Beyond the eminently stylish art style and sleek mechanical design, however, lies the beating heart of Dawnrunner: the series’ protagonist, Anita Marr. The star “jockey” of Cordonware, one of the five megacorporations responsible for constructing the Iron Kings, Anita is an intensely private person who happens to be one of the most famous people in the world, shouldering the weight of her role as both a public figure and a soldier with solemnity and poise. When Anita is dispatched to pilot the cutting-edge Iron King prototype Dawnrunner during a routine sortie against a Tetza, all appears to be business as usual.

That changes when Anita, momentarily incapacitated mid-battle, is overcome with an out-of-body vision of a man she doesn’t recognize. The second issue picks up in the aftermath of the skirmish, with Anita having successfully managed to defeat the Tetza, albeit plagued with doubts from her experience piloting Dawnrunner.
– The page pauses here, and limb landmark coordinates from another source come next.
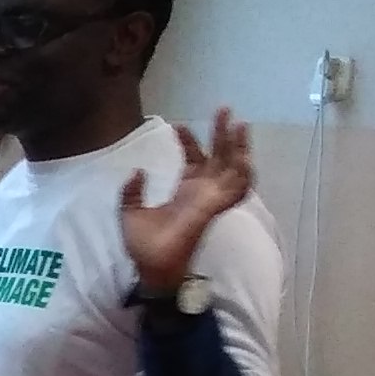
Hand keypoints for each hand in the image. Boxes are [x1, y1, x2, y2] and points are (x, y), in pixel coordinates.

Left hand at [120, 109, 252, 293]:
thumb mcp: (130, 212)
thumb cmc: (143, 245)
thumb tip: (136, 171)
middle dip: (222, 133)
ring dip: (240, 147)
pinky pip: (239, 188)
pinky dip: (244, 173)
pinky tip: (244, 156)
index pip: (194, 159)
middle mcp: (203, 192)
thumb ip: (131, 192)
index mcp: (186, 191)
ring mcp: (212, 199)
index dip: (189, 141)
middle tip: (224, 109)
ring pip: (234, 167)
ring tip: (240, 124)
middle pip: (219, 156)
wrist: (149, 266)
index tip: (178, 125)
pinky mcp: (216, 208)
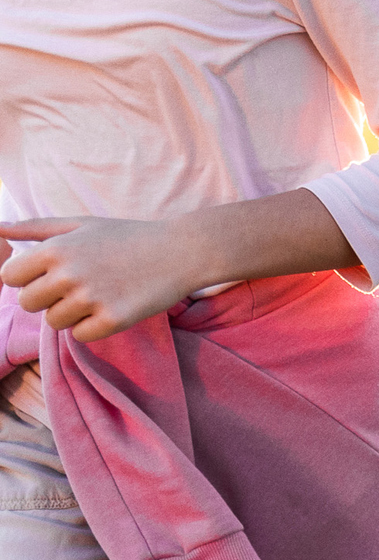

[Ed. note: Spoilers for Dawnrunner #2 below.]

An interior page from Dawnrunner #2, featuring protagonist Anita Marr and maintenance crew performing repairs on Dawnrunner. Image: Ram V, Evan Cagle/Dark Horse Comics

An interior page from Dawnrunner#2, featuring protagonist Anita Marr, her coworker Cat, and Dawnrunner. Image: Ram V, Evan Cagle/Dark Horse Comics

It turns out that Dawnrunner’s operating system is built on the mind of Ichiro Takeda, a soldier whose body was recovered after the Tetza’s initial invasion over a century ago. To successfully pilot Dawnrunner, Anita will have to somehow convince Ichiro — who has no idea that he’s dead, or that his mind is being preserved in order to power a mecha — to aid her in her battle against the Tetza. That’s easier said than done, as both Anita and Ichiro will have to learn to trust one another in order to create a force capable of rescuing humanity from the brink of extinction.

“In creating this gap between Anita and Ichiro, we’re getting into one of the things I love exploring,” Ram told Polygon. “Not only through Dawnrunner, but a lot of my stories, which is this idea that people are fundamentally born to communicate and make connections, regardless of how many things stand between them. Dawnrunner is really a narrative about that, about having to form connections, quite literally across lifetimes in this case, and how that connection then reinforces what Dawnrunner wants to do in this world. It’s a two-pronged narrative about connection and communication, both between a pilot and a mech and between a person and another person.”

A post-apocalyptic mecha-kaiju drama with exquisite illustrations and a resounding emotional throughline, Dawnrunner already feels like one of the most exciting releases of 2024. With only two issues of its planned five-issue run out so far, Ram V and Cagle feel confident about the series’ arc and resolution, while leaving open the possibility of future stories set in the Dawnrunner universe down the line. “I feel like it leaves off, even at the end of this first trade, in a place where we could easily come back and go like, And then next year, this is what happened. But we’ve also got other things planned, and we’d like to see this have its time and grow a little bit before we look at whether to come back to it.”

Dawnrunner issue 2 is available to purchase digitally at Dark Horse Comics and in print wherever comics are sold. A collected edition arrives in November.